→ Goal
Please collect every line of the records below that contains the word "Source".
[begin Exercise material]
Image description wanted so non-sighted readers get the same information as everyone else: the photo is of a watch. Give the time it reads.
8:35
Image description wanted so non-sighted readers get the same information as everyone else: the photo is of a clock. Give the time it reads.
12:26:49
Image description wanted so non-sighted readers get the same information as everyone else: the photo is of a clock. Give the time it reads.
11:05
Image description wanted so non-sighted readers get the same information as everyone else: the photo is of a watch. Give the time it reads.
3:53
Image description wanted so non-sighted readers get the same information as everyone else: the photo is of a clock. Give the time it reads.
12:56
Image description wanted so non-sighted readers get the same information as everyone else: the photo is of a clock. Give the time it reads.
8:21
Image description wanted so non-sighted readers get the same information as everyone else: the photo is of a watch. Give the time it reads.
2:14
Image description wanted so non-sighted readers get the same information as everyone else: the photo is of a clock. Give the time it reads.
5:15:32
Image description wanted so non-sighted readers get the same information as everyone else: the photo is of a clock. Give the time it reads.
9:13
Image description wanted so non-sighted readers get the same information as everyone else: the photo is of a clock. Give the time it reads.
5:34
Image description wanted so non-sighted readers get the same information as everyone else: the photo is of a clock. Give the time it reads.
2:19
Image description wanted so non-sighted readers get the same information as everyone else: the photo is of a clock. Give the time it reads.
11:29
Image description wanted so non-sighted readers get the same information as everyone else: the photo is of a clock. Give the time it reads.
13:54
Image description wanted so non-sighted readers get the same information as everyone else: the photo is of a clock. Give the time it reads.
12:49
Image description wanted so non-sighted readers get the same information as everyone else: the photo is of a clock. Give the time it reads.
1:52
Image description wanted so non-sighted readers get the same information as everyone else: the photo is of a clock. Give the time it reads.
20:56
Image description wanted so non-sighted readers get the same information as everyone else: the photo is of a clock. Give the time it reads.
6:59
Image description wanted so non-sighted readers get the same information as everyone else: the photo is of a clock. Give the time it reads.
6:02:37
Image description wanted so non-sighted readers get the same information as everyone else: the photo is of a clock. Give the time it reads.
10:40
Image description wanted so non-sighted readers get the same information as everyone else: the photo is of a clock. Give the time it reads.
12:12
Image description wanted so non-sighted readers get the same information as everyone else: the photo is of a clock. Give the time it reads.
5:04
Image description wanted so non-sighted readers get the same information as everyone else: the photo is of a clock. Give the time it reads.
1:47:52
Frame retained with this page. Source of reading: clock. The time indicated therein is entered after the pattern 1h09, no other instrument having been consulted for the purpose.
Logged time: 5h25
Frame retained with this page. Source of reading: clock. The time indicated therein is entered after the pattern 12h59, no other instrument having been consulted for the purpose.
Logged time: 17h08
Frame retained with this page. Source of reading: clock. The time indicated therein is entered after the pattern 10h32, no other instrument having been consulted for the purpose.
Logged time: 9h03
[end Exercise material]
→ Result of the exercise
Frame retained with this page. Source of reading: clock. The time indicated therein is entered after the pattern 1h09, no other instrument having been consulted for the purpose.
Frame retained with this page. Source of reading: clock. The time indicated therein is entered after the pattern 12h59, no other instrument having been consulted for the purpose.
Frame retained with this page. Source of reading: clock. The time indicated therein is entered after the pattern 10h32, no other instrument having been consulted for the purpose.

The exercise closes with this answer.